Stated exercise: In the forum post about azcopy, which version of the tool was used to perform the reproduction steps?

Article:
_ _ _ _ _
Although the file size is the same, the azcopy'd file seems to have extra characters embedded that pushes it out, it's as if the transfer has added extra data, but has stopped at the same byte size therefore truncating the last parts of the file.

It might be interesting to know, although it is an HTML (text) file, it does contain some binary data.

I may have found a similar problem investigating this bug further. And can reliably reproduce it. I've created a gist with three files:

  • first-index.html
  • second-index.html
  • third-index.html

If you take all three, then follow these steps:

  1. Copy first-index.html to a clean folder, and rename it to index.html
  2. Execute azcopy sync "$PWD/" "https://storageaccount.blob.core.windows.net/container/$sas" --recursive
  3. Copy second-index.html to the same folder, renaming it to index.html
  4. Execute azcopy sync "$PWD/" "https://storageaccount.blob.core.windows.net/container/$sas" --recursive

(these steps were performed using azcopy-preview 10.0.7 for Mac OS)
_ _ _ _ _
Dataset excerpts:
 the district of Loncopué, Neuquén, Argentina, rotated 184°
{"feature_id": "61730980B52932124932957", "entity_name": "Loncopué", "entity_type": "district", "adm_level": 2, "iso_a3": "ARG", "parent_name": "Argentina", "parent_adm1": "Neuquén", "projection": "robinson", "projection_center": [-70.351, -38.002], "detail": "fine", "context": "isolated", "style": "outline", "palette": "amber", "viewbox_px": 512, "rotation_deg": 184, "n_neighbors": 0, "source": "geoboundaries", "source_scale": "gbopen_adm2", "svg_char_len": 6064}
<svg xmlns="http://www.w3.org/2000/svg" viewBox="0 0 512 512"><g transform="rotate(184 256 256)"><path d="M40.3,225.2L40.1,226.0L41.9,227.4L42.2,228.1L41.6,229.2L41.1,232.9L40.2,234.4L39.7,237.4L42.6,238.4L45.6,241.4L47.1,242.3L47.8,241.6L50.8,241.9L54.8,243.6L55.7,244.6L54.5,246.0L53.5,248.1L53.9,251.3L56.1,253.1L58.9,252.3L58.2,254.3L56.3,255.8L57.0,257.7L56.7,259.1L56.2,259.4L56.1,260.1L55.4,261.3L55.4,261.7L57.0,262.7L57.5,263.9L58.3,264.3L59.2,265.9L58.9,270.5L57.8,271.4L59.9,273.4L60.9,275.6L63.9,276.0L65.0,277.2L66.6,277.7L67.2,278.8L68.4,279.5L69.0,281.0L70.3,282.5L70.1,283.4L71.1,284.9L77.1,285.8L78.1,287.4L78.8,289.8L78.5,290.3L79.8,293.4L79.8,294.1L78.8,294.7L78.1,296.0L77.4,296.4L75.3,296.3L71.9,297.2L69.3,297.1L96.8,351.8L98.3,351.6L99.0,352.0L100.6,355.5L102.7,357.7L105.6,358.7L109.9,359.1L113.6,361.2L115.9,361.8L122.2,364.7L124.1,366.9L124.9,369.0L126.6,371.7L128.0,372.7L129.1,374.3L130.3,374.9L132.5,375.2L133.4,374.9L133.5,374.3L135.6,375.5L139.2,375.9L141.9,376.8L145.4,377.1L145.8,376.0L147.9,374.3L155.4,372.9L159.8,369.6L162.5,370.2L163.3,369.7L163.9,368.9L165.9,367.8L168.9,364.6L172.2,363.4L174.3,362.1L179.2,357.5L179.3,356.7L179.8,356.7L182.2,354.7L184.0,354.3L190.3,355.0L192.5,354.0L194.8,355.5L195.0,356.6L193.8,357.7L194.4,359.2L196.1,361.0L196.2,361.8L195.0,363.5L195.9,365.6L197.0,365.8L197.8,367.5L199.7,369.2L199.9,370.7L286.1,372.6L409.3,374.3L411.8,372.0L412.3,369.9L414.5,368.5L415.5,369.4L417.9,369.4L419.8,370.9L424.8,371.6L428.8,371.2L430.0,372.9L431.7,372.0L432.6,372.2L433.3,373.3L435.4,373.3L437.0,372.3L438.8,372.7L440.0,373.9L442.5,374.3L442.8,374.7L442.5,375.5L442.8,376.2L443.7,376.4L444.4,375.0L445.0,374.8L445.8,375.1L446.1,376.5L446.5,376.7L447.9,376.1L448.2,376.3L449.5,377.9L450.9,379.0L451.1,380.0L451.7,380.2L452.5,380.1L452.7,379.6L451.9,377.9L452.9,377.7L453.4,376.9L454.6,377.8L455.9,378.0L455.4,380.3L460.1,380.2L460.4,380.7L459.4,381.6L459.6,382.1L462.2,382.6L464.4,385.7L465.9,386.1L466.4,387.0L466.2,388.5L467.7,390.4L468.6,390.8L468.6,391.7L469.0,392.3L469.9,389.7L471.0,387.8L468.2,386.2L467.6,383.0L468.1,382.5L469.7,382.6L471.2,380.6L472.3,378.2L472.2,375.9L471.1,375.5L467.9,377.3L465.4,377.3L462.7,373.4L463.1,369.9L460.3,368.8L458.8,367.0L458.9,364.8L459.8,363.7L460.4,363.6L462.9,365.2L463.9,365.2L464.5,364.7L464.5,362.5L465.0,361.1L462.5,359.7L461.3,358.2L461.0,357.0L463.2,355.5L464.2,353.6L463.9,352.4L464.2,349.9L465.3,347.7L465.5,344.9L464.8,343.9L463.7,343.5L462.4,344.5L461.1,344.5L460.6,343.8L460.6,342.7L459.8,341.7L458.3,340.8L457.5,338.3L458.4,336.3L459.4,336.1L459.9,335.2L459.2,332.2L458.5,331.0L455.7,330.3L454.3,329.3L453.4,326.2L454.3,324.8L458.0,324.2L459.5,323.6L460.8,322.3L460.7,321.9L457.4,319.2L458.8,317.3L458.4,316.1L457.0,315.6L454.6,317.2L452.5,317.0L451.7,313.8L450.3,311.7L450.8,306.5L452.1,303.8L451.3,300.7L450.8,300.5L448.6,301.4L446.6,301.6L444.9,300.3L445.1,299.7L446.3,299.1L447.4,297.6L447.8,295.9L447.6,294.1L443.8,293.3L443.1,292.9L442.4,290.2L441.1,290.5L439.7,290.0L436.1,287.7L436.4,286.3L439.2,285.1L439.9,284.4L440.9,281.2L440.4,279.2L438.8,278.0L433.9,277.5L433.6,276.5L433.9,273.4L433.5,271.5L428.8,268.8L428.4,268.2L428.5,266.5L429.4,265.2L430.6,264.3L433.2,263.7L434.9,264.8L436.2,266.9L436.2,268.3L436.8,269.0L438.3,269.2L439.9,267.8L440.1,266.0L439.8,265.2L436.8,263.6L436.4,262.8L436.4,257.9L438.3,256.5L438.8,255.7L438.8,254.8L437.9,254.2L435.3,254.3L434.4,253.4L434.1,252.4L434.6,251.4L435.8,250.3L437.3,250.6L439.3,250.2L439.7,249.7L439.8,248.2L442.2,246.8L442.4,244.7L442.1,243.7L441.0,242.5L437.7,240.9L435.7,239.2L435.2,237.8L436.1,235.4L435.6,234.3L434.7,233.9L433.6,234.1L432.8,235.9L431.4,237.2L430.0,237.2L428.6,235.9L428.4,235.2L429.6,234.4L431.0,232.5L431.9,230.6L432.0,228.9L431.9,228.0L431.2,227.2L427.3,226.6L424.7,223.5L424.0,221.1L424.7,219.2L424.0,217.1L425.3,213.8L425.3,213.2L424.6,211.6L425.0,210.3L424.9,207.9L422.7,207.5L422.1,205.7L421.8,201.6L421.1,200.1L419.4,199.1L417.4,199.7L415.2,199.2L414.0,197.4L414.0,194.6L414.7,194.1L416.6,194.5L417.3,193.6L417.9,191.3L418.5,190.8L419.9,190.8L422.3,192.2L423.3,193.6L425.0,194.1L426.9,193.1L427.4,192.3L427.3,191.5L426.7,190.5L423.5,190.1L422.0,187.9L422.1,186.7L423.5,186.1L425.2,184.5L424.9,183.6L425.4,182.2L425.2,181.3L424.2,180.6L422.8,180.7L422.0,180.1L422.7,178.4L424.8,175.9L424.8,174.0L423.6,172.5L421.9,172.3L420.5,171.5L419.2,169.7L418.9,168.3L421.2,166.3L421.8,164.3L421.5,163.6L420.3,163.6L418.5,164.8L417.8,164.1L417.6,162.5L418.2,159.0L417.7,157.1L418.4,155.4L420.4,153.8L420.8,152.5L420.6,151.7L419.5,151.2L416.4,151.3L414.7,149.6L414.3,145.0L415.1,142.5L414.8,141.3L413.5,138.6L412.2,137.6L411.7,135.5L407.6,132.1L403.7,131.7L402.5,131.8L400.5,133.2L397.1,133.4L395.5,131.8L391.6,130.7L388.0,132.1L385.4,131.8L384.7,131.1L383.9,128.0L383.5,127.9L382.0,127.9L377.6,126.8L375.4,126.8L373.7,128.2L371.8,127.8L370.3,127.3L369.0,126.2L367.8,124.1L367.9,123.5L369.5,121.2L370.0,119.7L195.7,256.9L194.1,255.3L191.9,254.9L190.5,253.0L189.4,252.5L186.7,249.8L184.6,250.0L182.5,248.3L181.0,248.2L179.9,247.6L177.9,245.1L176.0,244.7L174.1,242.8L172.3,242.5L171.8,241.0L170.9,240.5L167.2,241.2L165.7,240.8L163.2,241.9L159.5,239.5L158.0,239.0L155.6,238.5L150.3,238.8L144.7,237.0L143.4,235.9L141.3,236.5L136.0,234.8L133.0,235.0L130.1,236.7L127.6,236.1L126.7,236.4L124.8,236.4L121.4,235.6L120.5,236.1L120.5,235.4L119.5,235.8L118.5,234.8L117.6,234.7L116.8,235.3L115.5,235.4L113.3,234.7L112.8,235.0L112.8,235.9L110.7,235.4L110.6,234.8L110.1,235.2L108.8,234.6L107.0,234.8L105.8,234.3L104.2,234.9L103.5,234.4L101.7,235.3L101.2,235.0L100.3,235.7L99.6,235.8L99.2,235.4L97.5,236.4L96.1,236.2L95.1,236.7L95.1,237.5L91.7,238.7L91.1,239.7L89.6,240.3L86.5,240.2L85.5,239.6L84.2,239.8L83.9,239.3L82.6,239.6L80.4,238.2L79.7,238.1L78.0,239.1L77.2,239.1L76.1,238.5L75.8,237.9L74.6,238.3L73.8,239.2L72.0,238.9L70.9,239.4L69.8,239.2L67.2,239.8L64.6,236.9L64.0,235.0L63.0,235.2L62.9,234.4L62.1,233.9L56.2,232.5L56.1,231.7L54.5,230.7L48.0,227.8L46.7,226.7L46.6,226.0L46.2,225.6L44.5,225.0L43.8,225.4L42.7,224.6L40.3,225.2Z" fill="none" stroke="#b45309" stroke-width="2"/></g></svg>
_ _ _ _ _
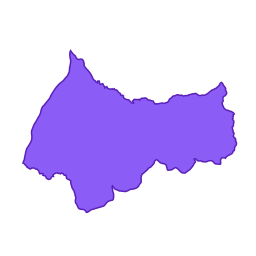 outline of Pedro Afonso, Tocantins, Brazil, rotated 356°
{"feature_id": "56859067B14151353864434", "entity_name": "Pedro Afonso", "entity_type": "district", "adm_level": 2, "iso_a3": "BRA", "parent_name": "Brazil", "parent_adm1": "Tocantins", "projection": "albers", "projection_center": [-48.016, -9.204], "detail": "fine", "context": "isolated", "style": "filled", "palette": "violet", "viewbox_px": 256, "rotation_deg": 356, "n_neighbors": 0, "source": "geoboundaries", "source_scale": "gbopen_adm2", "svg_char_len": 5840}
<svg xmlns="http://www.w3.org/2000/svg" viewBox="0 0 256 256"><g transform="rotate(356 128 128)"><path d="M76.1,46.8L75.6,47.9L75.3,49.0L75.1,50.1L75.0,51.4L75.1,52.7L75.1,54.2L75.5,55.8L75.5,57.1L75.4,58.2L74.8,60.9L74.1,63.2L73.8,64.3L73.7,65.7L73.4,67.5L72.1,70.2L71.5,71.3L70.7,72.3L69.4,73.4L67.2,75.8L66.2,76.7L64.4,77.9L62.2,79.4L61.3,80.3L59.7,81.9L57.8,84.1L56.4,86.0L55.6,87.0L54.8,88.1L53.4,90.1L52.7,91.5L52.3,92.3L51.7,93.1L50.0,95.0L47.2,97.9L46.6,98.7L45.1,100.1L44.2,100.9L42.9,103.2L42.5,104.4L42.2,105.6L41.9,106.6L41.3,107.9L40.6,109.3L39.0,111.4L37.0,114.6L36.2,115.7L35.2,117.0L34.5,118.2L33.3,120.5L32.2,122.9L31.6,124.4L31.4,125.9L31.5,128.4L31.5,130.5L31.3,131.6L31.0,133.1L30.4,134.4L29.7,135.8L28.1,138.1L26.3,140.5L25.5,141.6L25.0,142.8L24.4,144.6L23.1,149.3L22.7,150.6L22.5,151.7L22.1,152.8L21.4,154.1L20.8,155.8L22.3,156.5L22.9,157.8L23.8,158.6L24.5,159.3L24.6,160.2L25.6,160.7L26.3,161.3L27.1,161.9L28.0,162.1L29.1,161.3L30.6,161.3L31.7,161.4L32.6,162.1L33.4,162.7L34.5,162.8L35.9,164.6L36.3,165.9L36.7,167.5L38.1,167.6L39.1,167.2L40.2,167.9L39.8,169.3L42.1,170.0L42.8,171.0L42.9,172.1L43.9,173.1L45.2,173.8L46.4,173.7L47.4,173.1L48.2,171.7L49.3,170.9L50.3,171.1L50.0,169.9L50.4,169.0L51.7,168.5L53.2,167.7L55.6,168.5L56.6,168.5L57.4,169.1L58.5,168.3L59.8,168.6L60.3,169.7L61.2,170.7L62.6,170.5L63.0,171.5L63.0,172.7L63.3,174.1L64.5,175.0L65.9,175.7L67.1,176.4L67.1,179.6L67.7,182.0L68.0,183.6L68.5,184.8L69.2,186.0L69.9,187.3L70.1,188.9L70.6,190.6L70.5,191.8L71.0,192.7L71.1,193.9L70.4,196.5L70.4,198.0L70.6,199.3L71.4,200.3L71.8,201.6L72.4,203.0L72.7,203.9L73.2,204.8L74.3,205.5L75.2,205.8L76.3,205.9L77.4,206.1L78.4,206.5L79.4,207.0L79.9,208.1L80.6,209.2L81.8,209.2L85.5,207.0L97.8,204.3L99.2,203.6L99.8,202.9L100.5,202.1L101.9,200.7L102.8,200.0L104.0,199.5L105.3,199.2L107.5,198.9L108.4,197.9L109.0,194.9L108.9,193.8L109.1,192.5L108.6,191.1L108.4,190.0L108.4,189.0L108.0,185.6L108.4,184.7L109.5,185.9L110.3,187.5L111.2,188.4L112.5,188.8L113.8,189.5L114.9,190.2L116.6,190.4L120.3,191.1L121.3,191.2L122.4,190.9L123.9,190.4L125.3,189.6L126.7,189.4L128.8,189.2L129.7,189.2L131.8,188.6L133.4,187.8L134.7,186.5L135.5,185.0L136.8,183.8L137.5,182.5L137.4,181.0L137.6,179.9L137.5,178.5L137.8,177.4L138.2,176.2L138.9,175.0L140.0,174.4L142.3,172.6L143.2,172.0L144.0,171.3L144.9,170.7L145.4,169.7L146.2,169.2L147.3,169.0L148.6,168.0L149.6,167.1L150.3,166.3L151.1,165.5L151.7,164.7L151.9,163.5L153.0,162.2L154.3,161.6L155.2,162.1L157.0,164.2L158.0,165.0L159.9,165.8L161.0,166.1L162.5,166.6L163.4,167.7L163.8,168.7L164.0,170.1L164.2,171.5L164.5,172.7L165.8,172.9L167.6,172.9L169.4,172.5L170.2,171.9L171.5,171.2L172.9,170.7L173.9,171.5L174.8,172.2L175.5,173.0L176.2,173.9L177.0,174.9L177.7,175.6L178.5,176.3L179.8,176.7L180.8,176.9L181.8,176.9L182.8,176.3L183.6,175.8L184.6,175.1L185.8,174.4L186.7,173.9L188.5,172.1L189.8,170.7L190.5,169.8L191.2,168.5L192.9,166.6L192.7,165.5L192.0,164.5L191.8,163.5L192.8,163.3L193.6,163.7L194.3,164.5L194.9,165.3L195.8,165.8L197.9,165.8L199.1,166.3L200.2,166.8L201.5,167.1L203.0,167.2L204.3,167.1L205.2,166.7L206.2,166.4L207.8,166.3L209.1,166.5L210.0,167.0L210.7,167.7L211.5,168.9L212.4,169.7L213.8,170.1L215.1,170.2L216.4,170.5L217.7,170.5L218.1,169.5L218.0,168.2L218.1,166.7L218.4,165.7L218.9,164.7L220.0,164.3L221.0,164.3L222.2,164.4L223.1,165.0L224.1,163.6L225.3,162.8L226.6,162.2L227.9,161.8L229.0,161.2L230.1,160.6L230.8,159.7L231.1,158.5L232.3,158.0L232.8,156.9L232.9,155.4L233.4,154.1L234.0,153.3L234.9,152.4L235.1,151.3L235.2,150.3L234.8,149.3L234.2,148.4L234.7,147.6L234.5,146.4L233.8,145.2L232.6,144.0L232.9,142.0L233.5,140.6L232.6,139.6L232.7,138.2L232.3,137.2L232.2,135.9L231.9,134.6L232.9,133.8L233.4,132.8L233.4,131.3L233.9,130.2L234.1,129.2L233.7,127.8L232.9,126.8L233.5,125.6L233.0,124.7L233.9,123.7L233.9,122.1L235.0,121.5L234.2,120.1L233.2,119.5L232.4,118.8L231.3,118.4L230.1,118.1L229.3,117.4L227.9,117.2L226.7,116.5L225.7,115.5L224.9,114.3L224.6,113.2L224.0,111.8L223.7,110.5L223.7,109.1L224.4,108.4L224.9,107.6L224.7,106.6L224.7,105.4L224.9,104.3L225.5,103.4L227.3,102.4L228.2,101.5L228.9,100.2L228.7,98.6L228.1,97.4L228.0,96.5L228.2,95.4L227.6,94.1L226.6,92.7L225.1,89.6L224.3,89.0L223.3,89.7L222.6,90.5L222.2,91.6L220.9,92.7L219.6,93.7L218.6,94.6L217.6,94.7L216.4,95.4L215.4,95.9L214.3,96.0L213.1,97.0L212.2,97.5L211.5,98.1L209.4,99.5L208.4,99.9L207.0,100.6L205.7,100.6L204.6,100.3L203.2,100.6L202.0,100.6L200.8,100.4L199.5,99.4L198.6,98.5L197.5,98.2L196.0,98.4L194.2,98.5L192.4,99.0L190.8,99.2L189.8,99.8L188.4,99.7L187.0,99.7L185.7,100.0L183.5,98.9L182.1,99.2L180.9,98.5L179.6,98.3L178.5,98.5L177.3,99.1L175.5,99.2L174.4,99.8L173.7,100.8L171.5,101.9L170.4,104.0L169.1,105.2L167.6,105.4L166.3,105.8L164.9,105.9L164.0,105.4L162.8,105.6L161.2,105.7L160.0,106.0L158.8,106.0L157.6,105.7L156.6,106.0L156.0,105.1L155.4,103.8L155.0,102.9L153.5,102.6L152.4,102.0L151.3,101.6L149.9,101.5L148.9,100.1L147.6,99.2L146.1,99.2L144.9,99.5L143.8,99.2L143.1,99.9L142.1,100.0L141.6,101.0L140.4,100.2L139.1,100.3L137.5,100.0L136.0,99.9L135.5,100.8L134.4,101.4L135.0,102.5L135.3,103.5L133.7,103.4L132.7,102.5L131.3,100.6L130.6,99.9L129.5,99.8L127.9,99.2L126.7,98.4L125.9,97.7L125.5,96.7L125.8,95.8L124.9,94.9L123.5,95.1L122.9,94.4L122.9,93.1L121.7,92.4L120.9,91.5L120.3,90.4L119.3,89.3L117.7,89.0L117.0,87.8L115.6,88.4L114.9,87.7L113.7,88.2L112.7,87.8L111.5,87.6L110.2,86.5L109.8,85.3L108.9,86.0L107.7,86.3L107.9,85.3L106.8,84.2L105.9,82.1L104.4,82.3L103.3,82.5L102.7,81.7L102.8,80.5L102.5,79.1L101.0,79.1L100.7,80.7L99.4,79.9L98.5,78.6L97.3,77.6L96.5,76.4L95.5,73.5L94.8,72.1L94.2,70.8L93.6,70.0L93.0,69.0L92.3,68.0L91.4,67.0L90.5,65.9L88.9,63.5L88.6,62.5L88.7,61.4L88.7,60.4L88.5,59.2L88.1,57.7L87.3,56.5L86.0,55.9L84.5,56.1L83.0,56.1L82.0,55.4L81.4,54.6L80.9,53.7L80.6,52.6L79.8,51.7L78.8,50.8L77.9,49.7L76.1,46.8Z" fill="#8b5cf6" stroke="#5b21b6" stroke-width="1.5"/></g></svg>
_ _ _ _ _
Exercise response: azcopy-preview 10.0.7 for Mac OS